____ Extrait à lire
Evasion médicale de Bouteflika puis de Sidi Said, mouvements sociaux de médecins, la problématique de la santé en Algérie est définitivement sur le devant de la scène médiatique ces derniers jours.

La grève organisée par l’Intersyndicale de la santé a été largement suivie par le personnel des centres de soin d’Alger. La mobilisation de trois jours a débuté ce lundi matin et devrait se poursuivre jusqu’au 8 mai, date à laquelle un rassemblement est prévu devant le ministère de la Santé, situé dans la capitale algérienne.

La grève a été suivie à l’échelle nationale selon le Dr Lyes Merabet, président du Syndicat national des spécialistes de la santé publique (SNPSP), qui avance même un taux de suivi de 80%. Bien que de nombreux centres de soins aient suivi le mouvement social, les consultations médicales les plus urgentes ont été assurées.

Dans un entretien accordé hier à TSA-Algérie, le Dr Lyes Merabet  a détaillé les raisons de la protestation débutée aujourd’hui avec l’Intersyndicale de la santé. La révision du statut des praticiens, dont la mise en œuvre traîne depuis deux ans, ainsi que « des corrections au niveau du régime indemnitaire, le respect des libertés syndicales et du droit de grève et l’amélioration des conditions de travail » sont réclamées.

La seule réponse du gouvernement à ces grèves, pour le moment, a été l’annonce d’un communiqué à venir, selon l’APS qui a contacté le ministère de la Santé.
________
____ Données fournies
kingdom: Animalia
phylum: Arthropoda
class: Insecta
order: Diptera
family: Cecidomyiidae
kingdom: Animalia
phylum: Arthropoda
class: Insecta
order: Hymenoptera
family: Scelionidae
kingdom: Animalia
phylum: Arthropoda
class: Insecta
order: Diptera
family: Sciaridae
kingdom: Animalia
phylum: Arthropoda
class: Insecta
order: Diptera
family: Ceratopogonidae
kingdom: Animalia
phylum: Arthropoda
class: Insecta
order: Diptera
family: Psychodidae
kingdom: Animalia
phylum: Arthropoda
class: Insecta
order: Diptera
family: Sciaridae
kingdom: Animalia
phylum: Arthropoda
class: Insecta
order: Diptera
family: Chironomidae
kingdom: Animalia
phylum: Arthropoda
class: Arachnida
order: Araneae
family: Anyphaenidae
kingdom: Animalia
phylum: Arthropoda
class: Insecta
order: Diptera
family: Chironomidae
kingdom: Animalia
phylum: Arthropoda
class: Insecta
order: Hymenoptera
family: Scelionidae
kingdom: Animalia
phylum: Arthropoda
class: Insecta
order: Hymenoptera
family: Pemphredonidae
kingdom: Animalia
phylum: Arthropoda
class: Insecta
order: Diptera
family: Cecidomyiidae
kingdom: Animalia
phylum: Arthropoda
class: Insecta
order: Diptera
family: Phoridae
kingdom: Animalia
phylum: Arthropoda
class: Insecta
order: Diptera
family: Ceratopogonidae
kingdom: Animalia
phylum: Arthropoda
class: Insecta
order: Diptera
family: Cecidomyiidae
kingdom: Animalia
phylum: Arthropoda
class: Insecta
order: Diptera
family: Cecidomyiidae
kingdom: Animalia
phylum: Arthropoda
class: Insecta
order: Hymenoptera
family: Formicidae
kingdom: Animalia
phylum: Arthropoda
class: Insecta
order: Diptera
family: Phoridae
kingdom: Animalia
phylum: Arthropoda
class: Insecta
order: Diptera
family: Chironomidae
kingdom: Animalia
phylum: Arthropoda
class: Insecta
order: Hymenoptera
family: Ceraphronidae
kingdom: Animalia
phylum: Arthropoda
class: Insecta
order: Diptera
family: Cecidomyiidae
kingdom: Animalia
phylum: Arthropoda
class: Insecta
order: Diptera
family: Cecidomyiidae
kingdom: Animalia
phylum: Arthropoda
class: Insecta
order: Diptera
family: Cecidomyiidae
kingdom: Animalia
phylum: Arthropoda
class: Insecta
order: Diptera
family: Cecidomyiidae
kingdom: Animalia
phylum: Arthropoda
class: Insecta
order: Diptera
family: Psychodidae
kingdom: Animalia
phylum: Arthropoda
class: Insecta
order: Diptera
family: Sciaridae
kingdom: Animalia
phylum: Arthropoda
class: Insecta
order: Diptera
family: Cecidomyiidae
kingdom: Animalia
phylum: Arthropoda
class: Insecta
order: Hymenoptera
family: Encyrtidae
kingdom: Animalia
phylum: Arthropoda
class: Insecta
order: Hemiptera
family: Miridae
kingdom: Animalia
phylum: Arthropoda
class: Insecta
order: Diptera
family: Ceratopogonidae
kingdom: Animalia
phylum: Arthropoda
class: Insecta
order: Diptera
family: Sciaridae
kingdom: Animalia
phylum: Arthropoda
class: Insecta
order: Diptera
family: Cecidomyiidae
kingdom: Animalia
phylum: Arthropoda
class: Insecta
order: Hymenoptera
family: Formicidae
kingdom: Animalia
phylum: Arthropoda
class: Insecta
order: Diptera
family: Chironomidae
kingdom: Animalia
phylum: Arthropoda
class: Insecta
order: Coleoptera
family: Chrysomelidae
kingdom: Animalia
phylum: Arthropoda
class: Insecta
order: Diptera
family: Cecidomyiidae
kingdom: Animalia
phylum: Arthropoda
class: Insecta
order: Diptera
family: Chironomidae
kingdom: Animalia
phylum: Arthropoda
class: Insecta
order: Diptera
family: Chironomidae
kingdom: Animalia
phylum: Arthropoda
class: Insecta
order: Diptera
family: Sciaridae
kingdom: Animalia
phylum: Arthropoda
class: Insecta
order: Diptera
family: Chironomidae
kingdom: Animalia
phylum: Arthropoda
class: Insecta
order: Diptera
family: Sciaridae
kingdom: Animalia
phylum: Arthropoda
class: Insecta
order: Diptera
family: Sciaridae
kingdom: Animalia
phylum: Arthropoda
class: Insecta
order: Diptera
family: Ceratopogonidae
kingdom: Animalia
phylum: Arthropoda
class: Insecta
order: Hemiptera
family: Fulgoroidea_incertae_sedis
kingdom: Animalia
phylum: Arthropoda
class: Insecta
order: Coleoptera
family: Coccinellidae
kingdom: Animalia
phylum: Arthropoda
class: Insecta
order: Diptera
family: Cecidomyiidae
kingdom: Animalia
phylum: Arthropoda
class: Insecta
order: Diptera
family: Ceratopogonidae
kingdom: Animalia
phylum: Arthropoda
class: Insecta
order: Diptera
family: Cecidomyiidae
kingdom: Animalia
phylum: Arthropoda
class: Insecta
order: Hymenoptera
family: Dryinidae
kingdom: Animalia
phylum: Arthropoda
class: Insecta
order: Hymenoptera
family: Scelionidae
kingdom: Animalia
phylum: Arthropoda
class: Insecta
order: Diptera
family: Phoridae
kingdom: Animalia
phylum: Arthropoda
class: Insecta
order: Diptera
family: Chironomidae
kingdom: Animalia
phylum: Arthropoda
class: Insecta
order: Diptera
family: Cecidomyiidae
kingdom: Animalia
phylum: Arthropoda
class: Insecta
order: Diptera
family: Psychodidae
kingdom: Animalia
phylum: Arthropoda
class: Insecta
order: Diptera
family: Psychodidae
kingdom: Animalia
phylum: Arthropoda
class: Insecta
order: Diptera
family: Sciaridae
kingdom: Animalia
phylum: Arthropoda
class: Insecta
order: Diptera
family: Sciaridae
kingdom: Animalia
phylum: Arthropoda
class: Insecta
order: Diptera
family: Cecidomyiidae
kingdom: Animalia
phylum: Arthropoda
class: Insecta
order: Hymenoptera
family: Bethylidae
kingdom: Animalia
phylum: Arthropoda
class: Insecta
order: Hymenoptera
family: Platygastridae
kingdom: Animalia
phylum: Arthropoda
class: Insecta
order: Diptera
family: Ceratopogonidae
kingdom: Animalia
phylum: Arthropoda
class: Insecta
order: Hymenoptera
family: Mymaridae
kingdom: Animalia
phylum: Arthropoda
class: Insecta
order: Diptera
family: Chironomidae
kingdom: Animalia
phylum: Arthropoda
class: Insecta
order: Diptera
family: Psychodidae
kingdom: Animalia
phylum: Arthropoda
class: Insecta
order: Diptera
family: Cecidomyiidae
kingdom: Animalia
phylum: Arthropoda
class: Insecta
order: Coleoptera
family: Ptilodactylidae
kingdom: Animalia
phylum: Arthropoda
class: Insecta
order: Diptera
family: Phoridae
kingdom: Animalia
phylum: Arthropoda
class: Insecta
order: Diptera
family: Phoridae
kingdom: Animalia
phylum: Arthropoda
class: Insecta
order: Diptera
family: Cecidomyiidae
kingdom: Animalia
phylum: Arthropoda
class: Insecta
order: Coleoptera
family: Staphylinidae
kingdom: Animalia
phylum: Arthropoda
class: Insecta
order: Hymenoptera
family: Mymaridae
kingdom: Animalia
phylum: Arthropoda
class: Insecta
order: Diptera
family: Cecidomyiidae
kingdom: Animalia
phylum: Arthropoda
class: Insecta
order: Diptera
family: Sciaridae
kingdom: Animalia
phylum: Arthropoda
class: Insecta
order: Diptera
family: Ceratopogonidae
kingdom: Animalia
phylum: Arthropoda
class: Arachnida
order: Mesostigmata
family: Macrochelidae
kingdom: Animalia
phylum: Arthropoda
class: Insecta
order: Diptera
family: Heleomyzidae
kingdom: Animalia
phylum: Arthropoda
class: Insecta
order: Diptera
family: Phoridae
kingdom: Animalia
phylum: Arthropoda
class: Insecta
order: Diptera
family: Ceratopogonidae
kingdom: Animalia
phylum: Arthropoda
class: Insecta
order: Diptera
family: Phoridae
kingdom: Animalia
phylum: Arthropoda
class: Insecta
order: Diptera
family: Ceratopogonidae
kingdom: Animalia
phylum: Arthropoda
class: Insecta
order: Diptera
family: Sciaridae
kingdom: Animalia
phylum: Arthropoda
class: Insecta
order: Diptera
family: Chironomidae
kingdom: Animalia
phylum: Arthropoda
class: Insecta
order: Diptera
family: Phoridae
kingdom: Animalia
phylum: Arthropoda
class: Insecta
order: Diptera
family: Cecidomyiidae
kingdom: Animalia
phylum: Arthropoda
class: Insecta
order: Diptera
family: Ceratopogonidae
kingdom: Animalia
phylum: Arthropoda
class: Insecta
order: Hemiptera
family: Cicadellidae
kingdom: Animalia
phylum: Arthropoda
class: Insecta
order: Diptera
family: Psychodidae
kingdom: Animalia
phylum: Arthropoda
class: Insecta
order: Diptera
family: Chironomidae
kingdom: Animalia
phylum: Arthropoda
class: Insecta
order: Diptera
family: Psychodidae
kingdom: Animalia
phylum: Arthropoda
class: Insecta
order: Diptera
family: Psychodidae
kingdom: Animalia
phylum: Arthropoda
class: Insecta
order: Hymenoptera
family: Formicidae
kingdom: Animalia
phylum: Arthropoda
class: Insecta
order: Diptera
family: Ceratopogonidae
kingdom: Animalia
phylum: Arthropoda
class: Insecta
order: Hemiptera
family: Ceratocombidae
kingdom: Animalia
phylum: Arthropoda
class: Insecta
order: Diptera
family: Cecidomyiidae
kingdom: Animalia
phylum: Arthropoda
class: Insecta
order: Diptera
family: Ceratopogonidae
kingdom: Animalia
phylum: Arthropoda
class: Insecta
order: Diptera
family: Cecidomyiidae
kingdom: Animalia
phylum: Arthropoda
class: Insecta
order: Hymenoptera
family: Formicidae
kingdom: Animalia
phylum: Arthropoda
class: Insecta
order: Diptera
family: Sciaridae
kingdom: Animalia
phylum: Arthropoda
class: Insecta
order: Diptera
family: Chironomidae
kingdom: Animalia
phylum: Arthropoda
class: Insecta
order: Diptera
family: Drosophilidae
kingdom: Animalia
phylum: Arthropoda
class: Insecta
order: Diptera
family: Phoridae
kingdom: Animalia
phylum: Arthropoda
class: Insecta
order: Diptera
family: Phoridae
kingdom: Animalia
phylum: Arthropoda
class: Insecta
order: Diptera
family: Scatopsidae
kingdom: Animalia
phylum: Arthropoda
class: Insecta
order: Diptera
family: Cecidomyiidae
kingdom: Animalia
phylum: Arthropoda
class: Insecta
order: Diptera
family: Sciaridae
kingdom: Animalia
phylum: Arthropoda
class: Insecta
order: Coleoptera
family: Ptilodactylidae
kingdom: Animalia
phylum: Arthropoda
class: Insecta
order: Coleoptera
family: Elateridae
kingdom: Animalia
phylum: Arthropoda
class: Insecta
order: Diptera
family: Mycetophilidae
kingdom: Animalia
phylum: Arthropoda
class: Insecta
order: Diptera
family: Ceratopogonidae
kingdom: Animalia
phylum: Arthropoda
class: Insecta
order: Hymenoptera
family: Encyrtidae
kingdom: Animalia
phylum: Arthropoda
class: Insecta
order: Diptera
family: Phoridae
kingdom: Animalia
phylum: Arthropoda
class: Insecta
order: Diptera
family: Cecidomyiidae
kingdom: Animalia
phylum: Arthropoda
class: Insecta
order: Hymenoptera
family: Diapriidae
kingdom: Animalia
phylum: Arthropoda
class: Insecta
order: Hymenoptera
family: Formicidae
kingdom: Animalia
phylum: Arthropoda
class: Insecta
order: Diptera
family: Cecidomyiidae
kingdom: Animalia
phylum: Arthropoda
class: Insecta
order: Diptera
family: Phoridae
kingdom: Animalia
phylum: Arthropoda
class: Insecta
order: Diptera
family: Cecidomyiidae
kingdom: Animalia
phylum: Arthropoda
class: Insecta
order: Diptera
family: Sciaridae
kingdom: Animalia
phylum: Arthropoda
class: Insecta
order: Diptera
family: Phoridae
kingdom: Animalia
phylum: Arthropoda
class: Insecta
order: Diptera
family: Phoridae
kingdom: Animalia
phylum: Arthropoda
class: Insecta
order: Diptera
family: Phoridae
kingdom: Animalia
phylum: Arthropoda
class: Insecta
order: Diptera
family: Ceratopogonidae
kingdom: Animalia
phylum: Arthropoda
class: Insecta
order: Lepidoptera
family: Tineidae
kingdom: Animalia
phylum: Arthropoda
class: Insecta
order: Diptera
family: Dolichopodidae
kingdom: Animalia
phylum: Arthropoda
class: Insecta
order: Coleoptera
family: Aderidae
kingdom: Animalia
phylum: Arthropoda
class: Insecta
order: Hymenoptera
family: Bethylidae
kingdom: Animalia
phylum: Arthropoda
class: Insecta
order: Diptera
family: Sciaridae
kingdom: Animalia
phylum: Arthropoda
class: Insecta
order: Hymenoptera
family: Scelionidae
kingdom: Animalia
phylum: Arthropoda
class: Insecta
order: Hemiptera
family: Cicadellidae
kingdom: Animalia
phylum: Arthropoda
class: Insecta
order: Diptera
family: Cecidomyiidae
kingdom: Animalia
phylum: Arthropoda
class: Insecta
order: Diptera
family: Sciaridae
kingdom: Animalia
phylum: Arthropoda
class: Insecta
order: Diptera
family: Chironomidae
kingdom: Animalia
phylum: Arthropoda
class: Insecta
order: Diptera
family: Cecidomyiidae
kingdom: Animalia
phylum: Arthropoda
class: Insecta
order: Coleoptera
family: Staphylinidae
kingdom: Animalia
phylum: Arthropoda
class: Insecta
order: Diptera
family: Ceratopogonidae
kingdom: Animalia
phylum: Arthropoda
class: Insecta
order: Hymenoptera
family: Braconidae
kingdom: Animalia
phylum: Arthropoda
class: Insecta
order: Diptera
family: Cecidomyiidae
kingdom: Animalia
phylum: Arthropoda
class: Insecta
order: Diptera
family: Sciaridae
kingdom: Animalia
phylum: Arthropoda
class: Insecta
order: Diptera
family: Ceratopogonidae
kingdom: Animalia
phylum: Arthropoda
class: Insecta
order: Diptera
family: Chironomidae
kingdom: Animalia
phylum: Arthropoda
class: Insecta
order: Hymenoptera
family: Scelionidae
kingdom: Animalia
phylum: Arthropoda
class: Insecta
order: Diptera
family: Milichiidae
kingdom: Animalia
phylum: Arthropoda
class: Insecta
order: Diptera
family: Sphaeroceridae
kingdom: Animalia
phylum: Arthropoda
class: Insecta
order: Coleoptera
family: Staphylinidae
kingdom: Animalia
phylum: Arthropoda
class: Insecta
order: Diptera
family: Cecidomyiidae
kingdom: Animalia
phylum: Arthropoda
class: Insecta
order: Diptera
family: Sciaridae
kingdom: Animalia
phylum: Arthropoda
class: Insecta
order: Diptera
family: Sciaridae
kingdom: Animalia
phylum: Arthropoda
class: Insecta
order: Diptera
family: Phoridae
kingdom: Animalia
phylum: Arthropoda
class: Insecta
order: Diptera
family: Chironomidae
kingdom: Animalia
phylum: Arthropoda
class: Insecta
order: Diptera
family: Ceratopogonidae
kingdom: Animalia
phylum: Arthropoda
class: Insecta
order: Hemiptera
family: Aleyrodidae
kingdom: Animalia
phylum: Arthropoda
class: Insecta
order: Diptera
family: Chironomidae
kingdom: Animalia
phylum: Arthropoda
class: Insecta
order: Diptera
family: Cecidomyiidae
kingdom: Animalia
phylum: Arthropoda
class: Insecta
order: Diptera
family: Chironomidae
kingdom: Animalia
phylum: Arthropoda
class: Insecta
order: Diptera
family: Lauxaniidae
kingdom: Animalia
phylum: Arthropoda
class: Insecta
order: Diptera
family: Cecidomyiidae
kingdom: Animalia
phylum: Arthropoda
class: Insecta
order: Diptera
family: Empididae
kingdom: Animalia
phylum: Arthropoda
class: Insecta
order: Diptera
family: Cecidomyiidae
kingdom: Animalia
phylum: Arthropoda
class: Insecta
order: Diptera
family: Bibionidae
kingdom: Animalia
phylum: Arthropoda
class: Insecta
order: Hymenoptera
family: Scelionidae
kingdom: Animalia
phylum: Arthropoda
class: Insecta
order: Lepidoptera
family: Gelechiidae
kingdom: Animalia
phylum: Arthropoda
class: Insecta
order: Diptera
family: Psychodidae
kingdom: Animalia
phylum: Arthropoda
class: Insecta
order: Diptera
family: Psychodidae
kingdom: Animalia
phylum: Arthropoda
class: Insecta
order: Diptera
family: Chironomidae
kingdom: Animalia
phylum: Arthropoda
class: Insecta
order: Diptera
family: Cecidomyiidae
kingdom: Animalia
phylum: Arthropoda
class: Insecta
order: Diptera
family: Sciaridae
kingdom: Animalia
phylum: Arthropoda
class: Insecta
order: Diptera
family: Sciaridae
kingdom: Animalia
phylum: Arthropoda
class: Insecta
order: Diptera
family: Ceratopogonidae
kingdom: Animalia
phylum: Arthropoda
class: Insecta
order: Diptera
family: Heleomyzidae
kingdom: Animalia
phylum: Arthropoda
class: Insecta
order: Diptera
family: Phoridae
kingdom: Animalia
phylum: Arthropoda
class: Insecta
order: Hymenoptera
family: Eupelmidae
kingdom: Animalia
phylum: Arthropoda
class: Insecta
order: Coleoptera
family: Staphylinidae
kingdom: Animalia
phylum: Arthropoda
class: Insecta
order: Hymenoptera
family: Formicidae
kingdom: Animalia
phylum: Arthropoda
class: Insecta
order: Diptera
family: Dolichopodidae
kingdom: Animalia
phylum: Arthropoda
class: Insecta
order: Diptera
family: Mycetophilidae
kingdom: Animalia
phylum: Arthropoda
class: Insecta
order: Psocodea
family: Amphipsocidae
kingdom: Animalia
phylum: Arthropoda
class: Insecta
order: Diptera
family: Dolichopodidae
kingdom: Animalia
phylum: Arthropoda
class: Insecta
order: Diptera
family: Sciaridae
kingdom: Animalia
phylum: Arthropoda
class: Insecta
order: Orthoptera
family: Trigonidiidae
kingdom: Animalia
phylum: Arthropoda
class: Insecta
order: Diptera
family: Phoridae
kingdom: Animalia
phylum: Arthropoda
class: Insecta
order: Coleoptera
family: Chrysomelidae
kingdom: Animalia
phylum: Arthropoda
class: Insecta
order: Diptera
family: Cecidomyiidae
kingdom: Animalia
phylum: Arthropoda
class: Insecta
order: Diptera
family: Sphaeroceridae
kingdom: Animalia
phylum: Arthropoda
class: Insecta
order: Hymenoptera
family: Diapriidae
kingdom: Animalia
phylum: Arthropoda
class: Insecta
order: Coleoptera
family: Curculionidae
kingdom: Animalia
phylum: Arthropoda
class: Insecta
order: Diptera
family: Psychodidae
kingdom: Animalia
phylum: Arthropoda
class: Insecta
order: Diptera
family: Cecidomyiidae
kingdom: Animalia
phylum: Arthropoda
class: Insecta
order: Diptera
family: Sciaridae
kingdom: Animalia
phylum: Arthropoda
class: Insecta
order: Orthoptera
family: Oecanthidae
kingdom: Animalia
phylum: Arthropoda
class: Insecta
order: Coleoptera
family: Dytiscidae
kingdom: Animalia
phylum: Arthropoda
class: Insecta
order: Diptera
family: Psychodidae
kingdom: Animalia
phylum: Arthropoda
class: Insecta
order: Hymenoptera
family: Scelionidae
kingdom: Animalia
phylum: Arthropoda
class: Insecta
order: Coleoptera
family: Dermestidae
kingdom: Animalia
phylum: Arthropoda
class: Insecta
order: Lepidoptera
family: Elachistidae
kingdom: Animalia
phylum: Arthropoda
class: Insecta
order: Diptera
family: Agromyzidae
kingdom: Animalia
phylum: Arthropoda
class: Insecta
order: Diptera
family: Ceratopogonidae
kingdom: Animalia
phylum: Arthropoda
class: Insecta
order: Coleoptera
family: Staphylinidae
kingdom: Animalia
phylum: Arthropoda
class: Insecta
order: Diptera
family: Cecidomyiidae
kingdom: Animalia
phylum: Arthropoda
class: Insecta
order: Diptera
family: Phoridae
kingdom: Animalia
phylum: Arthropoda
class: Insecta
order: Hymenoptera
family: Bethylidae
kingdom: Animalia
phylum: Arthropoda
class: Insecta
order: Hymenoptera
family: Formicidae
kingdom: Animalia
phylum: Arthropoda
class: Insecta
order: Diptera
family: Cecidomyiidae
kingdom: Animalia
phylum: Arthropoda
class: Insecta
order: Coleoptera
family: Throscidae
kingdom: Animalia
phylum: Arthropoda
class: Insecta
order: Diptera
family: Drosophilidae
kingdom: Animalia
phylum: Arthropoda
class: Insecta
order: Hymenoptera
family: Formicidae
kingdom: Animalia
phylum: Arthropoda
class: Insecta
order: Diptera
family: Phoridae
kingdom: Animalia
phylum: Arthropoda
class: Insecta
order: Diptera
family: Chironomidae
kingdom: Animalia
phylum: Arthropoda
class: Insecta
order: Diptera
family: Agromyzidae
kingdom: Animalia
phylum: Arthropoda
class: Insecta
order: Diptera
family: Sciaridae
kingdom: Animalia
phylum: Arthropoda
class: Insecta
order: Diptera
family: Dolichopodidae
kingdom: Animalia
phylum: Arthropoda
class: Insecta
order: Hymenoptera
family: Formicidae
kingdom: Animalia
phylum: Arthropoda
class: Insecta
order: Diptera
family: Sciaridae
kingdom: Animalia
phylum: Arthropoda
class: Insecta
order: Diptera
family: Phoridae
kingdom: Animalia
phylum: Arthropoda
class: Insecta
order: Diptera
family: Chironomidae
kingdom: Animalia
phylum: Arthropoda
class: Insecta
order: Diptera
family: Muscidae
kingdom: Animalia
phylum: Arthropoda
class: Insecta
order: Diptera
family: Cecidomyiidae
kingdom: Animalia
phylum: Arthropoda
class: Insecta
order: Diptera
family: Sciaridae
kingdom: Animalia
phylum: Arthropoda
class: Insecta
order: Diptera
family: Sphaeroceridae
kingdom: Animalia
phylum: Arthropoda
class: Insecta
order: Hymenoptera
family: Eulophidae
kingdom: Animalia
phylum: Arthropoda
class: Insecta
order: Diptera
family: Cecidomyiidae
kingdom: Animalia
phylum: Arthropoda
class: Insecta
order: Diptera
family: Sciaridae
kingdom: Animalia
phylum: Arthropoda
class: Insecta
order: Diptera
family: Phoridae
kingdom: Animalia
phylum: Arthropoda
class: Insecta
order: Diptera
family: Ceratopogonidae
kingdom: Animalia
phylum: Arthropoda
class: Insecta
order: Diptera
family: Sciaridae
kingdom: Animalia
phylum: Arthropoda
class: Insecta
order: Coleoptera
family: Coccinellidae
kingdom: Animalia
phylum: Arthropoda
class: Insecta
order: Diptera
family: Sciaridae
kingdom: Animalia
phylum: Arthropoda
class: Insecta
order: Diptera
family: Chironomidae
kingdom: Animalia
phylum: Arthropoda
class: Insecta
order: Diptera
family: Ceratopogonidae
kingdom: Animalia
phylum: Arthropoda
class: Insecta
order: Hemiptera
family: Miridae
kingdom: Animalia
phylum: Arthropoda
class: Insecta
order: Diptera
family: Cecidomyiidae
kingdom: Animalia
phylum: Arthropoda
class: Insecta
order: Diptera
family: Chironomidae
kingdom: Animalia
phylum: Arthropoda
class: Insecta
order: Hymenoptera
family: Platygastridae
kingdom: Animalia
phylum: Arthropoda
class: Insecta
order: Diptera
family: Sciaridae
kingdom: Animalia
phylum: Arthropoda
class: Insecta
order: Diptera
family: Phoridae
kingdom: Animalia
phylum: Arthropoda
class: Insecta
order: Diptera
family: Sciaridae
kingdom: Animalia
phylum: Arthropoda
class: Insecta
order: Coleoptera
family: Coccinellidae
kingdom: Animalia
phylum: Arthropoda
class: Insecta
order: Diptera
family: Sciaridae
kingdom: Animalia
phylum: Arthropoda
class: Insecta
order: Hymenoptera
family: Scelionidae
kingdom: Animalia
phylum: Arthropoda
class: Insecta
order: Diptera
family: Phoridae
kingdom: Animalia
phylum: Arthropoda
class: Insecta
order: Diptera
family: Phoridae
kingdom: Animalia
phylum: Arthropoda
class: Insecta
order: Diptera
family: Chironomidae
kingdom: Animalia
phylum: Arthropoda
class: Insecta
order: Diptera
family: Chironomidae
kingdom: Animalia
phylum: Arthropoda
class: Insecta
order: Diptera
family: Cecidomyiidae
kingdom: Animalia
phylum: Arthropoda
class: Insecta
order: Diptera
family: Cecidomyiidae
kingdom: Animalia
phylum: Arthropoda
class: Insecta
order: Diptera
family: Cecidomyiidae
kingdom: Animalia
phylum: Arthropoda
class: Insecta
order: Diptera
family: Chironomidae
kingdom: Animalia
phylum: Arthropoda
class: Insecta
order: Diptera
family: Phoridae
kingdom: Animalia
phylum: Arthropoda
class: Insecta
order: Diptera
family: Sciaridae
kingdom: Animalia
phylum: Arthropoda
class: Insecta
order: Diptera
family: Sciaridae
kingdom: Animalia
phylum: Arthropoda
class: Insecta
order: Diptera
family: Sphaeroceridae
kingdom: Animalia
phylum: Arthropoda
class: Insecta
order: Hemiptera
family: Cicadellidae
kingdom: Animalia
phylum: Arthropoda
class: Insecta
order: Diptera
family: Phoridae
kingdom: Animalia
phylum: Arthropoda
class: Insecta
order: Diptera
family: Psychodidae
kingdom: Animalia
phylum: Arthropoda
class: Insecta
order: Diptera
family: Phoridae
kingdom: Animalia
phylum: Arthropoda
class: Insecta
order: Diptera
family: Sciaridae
________
Exercice 1:
D'après l'extrait sur la grève dans le secteur de la santé en Algérie, quel taux de suivi le Dr Lyes Merabet avance-t-il ?
Exercice 2:
Restituez à l'identique le passage de l'extrait sur la grève dans le secteur de la santé en Algérie qui s'ouvre sur les mots « Evasion médicale de » et se clôt sur « ces derniers jours. ».
Les entrées qui figurent ci-dessus forment un matériau indépendant de l'extrait.

Corrigé 1:
Un taux de suivi de 80%.

Corrigé 2:
Evasion médicale de Bouteflika puis de Sidi Said, mouvements sociaux de médecins, la problématique de la santé en Algérie est définitivement sur le devant de la scène médiatique ces derniers jours.